* 提供テキスト
_ _ _ _ _ _ _

また、電流検出部の出力電圧を0〜5Vとすれば、振幅調整回路は不要となるため、さらに精度が向上することになる。
【0032】
A/Dコンバータ60は、振幅調整回路61から入力される0〜5Vの電圧をデジタル信号に変換して、バッテリ10の充電電流と放電電流をデジタル信号に変換して出力する。A/Dコンバータ60から出力されるデジタル信号は、演算回路70に入力される。演算回路70は、入力されるデジタル信号から、バッテリ10の放電電流と充電電流を演算する。演算回路70は、図4及び図5の直線Cと、図6及び図7の直線Gの関数を記憶しており、これらの関数から入力されるデジタル信号を電流値に演算する。演算回路70は、A/Dコンバータ60から0Vのデジタル信号が入力されると充電電流を150Aとし、5Vのデジタル信号が入力されると200Aの放電電流とし、さらに2.14Vのデジタル信号が入力されると0Aの電流と演算する。電源装置は、電流検出装置の演算回路70で演算されるバッテリ10の放電電流や充電電流から、バッテリ10の残容量を演算し、また、バッテリ10の電流を検出しながら、バッテリECU14で放電電流や充電電流を制御する。
【図面の簡単な説明】
【0033】
【図1】電流センサの出力特性の一例を示すグラフである。
【図2】従来の電流検出装置の回路図である。
【図3】本発明の電流検出装置の動作原理の一例を示す図である。
【図4】本発明の一実施例にかかる電流検出装置の概略構成図とその動作原理を示すグラフである。
【図5】本発明の他の実施例にかかる電流検出装置の概略構成図とその動作原理を示すグラフである。
【図6】本発明の他の実施例にかかる電流検出装置の概略構成図とその動作原理を示すグラフである。
【図7】本発明の他の実施例にかかる電流検出装置の概略構成図とその動作原理を示すグラフである。
【符号の説明】
【0034】
10…バッテリ
11…DC/ACインバータ
12…モータ
13…発電機
14…バッテリECU
20…電流検出部
30…電流検出部
40…レベルシフト回路
41…差動アンプ
50…レベルシフト回路
51…加算回路
52…アンプ
60…A/Dコンバータ
61…振幅調整回路
62…抵抗分圧回路
63…抵抗器
64…抵抗器
70…演算回路
80…電流センサ
81…バッテリ
82…放電電流専用増幅器
83…充電電流専用増幅器
84…切替スイッチ
85…切替スイッチ
86…マイコン
91…オペアンプ
92…オペアンプ
93…オペアンプ
94…オペアンプ

【特許請求の範囲】
【請求項1】
車両用の走行用のバッテリの充電電流と放電電流を検出する電流検出部と、この電流検出部の出力側に接続されて電流検出部の出力をシフトするレベルシフト回路と、このレベルシフト回路の出力側に接続しているA/Dコンバータとを備え、
レベルシフト回路が、電流検出部の出力信号をシフトして、検出できる最大放電電流と最大充電電流をアンバランスに調整してなる車両用電源装置の電流検出装置。

_ _ _ _ _ _ _

* 提供データ
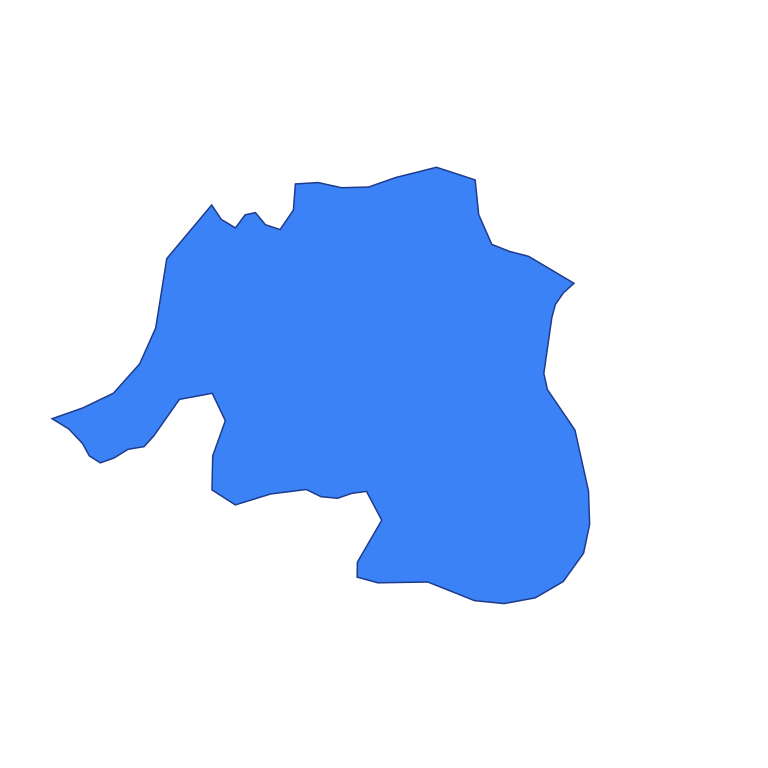 the border of Cəlilabad, rotated 213°
{"feature_id": "AZE-1700", "entity_name": "Cəlilabad", "entity_type": "District", "adm_level": 1, "iso_a3": "AZE", "parent_name": "Azerbaijan", "parent_adm1": "", "projection": "albers", "projection_center": [48.489, 39.203], "detail": "fine", "context": "isolated", "style": "filled", "palette": "blue", "viewbox_px": 768, "rotation_deg": 213, "n_neighbors": 0, "source": "natural_earth", "source_scale": "10m", "svg_char_len": 951}
<svg xmlns="http://www.w3.org/2000/svg" viewBox="0 0 768 768"><g transform="rotate(213 384 384)"><path d="M279.5,571.9L283.2,558.2L283.6,544.0L279.4,531.1L255.7,479.9L243.9,468.3L198.8,449.4L154.1,405.5L135.0,378.1L124.5,350.8L126.1,315.9L140.7,287.0L163.6,265.3L190.1,251.6L239.4,241.8L280.9,213.9L301.3,207.4L309.3,220.1L311.7,268.5L340.2,284.4L351.5,274.7L360.7,262.9L375.4,255.2L391.7,253.2L419.1,230.1L442.9,201.6L470.6,201.5L488.5,230.4L497.1,266.8L523.0,282.7L547.2,259.7L548.8,215.2L551.1,200.8L563.2,189.7L569.9,175.3L578.9,163.4L591.9,163.2L604.5,169.9L623.7,174.6L643.5,174.1L623.4,200.2L605.9,229.0L599.9,267.8L606.0,306.7L634.5,370.9L626.0,440.3L610.1,433.4L593.6,434.0L592.6,450.3L585.2,457.7L570.2,453.0L555.3,456.9L554.7,480.5L567.3,503.5L548.9,517.1L526.5,525.5L504.2,540.8L486.6,563.6L458.1,594.3L418.7,604.8L396.8,577.6L369.6,559.8L350.8,563.6L332.3,569.8L279.5,571.9Z" fill="#3b82f6" stroke="#1e3a8a" stroke-width="1.5"/></g></svg>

_ _ _ _ _ _ _

* 作業内容
1: 提供テキストのうち、「また、電流検出部の出力電圧を」から「電電流や充電電流を制御する。」まで（末尾の語句を含む）を一字一句変えずに引用せよ。
2: 提供テキストによれば、A/Dコンバータ60から5Vのデジタル信号が入力されたとき、演算回路70はどのような電流として演算するか。

* 作業の解答
1:
また、電流検出部の出力電圧を0〜5Vとすれば、振幅調整回路は不要となるため、さらに精度が向上することになる。
【0032】
A/Dコンバータ60は、振幅調整回路61から入力される0〜5Vの電圧をデジタル信号に変換して、バッテリ10の充電電流と放電電流をデジタル信号に変換して出力する。A/Dコンバータ60から出力されるデジタル信号は、演算回路70に入力される。演算回路70は、入力されるデジタル信号から、バッテリ10の放電電流と充電電流を演算する。演算回路70は、図4及び図5の直線Cと、図6及び図7の直線Gの関数を記憶しており、これらの関数から入力されるデジタル信号を電流値に演算する。演算回路70は、A/Dコンバータ60から0Vのデジタル信号が入力されると充電電流を150Aとし、5Vのデジタル信号が入力されると200Aの放電電流とし、さらに2.14Vのデジタル信号が入力されると0Aの電流と演算する。電源装置は、電流検出装置の演算回路70で演算されるバッテリ10の放電電流や充電電流から、バッテリ10の残容量を演算し、また、バッテリ10の電流を検出しながら、バッテリECU14で放電電流や充電電流を制御する。

2: 200Aの放電電流として演算する。